▸ **DATASET ROWS**
--------
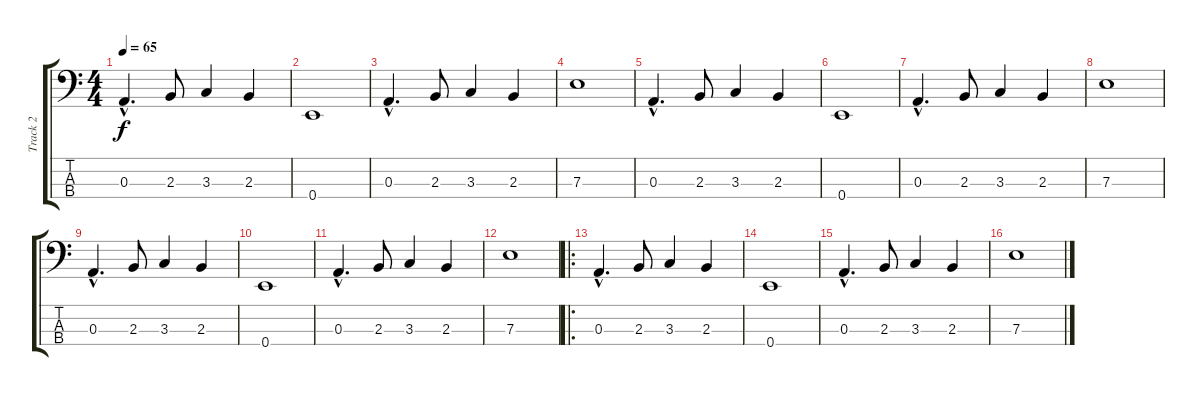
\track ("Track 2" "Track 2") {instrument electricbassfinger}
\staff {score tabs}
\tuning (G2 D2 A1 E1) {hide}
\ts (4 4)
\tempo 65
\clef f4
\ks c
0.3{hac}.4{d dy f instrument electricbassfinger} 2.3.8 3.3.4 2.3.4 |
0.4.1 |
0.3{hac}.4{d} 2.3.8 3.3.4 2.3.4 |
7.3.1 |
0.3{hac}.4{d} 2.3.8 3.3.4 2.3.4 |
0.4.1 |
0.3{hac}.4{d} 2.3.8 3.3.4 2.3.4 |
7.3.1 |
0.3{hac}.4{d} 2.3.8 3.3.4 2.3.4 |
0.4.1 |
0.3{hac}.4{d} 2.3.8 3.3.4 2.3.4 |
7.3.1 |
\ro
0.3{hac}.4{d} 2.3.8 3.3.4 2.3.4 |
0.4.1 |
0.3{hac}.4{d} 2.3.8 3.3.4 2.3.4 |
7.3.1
--------
Reproduce every item above verbatim, leaving out the pictures.

\track ("Track 2" "Track 2") {instrument electricbassfinger}
\staff {score tabs}
\tuning (G2 D2 A1 E1) {hide}
\ts (4 4)
\tempo 65
\clef f4
\ks c
0.3{hac}.4{d dy f instrument electricbassfinger} 2.3.8 3.3.4 2.3.4 |
0.4.1 |
0.3{hac}.4{d} 2.3.8 3.3.4 2.3.4 |
7.3.1 |
0.3{hac}.4{d} 2.3.8 3.3.4 2.3.4 |
0.4.1 |
0.3{hac}.4{d} 2.3.8 3.3.4 2.3.4 |
7.3.1 |
0.3{hac}.4{d} 2.3.8 3.3.4 2.3.4 |
0.4.1 |
0.3{hac}.4{d} 2.3.8 3.3.4 2.3.4 |
7.3.1 |
\ro
0.3{hac}.4{d} 2.3.8 3.3.4 2.3.4 |
0.4.1 |
0.3{hac}.4{d} 2.3.8 3.3.4 2.3.4 |
7.3.1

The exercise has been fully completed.